A spokesperson for Sun Pharma said the company’s new CEO S. Kalyanasundaram will take charge of the focus markets, apart from India. Kalyanasundaram, who was head of commercial excellence for Asia-Pacific at the world’s second largest drug maker GlaxoSmithkline Plc, joined Sun Pharma on 1 April. He was earlier managing director of GSK India.
“The local facilities in Mexico and Brazil are small and local market specific. There, the company will follow a mix of local production and exports from India as per the market dynamics,” said the spokesperson. He didn’t give details of the investments made for these acquisitions.
“It is the need of the hour for Sun Pharmaceuticals to look at new markets as its recovery in US sales may take an indefinite time as Caraco faces serious compliance issues,” said Ranjit Kapadia, vice president (institutional research), HDFC Securities Ltd.

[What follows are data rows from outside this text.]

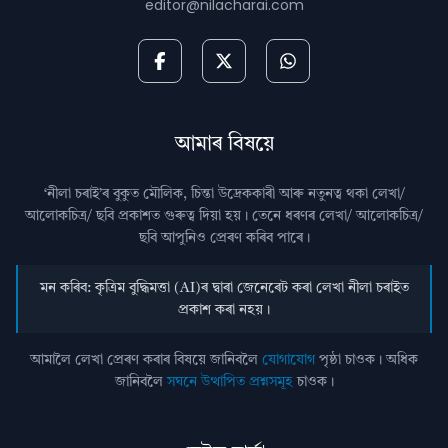
editor@nilacharai.com
আমাৰ বিষয়ে
‘নীলা চৰাই’ৰ বুকুত মৌলিক, চিন্তা উদ্রেককাৰী আৰু নতুনত্ব থকা লেখা/
আলোকচিত্ৰ/ ছবি প্রকাশত গুৰুত্ব দিয়া হয়। তেনে ধৰণৰ লেখা/ আলোকচিত্ৰ/
ছবি আপুনিও প্রেৰণ কৰিব পাৰে।
মন কৰিব: কৃত্ৰিম বুদ্ধিমত্তা (AI)ৰ দ্বাৰা জেনেৰেট কৰা লেখা নীলা চৰাইত
প্ৰকাশ কৰা নহয়।
আমালৈ লেখা প্ৰেৰণ কৰাৰ বিষয়ে জানিবলৈ
যোগাযোগ
পৃষ্ঠা চাওক। অধিক
জানিবলৈ
সঘনে উত্থাপিত প্ৰশ্নসমূহ
চাওক।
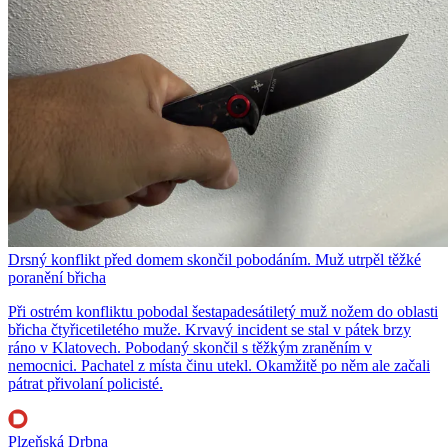
Drsný konflikt před domem skončil pobodáním. Muž utrpěl těžké
poranění břicha
Při ostrém konfliktu pobodal šestapadesátiletý muž nožem do oblasti
břicha čtyřicetiletého muže. Krvavý incident se stal v pátek brzy
ráno v Klatovech. Pobodaný skončil s těžkým zraněním v
nemocnici. Pachatel z místa činu utekl. Okamžitě po něm ale začali
pátrat přivolaní policisté.
Plzeňská Drbna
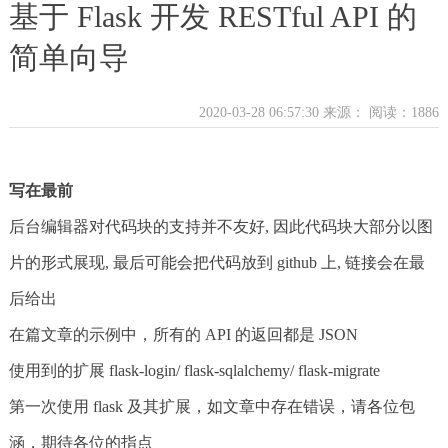
基于 Flask 开发 RESTful API 的
简单向导
2020-03-28 06:57:30 来源：
阅读：1886
写在最前
后台编辑器对代码块的支持并不友好, 因此代码块大部分以图
片的形式展现, 最后可能会把代码放到 github 上, 链接会在最
后给出
在篇文章的示例中，所有的 API 的返回都是 JSON
使用到的扩展 flask-login/ flask-sqlalchemy/ flask-migrate
第一次使用 flask 及其扩展，如文章中存在错误，请各位包
涵，期待各位的指点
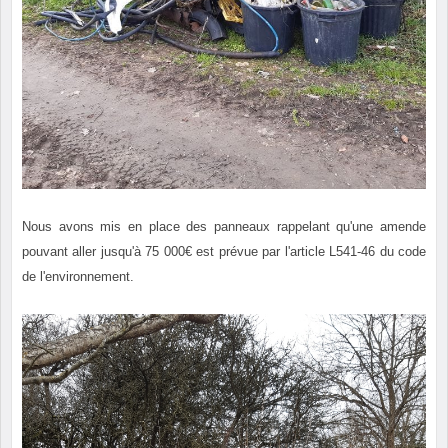
Nous avons mis en place des panneaux rappelant qu'une amende
pouvant aller jusqu'à 75 000€ est prévue par l'article L541-46 du code
de l'environnement.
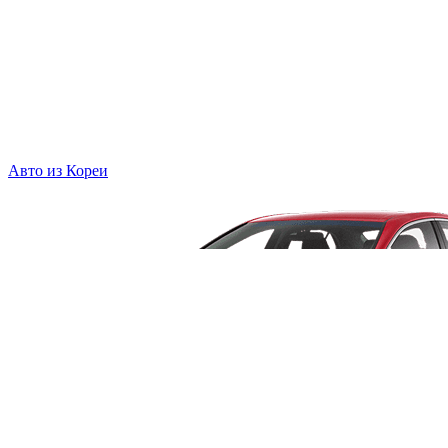
Авто из Кореи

Even otherwise, a geographical shift is imperative for Indian drug makers as even well-regarded markets in Europe are turning more price sensitive, said Kapadia. Margins from these markets are likely to shrink further, he added.
“Sun has not been there in many of these emerging markets till now,” Kapadia said. “But it seems serious about these non-traditional markets now and the appointment of Kalyanasundaram as chief executive with charges of these markets will help a lot to strategize these businesses as he has so much of experience in these geographies.”
Muralidharan Nair, partner, lifesciences practices, at advisory firm Ernst and Young, said the market for branded generic drugs in the new focus countries presents high profit and growth opportunities, even at low volumes.
This new strategy for Sun, which is fighting a legal battle to take over Israeli drug maker Taro Pharmaceutical Industries Ltd, is in line with changes in the world pharmaceutical market.
IMS Health had in 2006 predicted a shift away from countries such as the US, the UK, France, Germany, Italy, Spain and Canada to a set of “pharmerging” markets.
It had estimated that China, Brazil, Russia, India, Mexico and other such nations would represent 12% of the world drug market by 2011 and contribute close to 20% of global pharma growth by then.
Sun Pharma shares fell 1.36% to close at Rs1,773 on Thursday on the Bombay Stock Exchange. The Sensex closed 255.62 points, or 1.42% down at 17,714.40.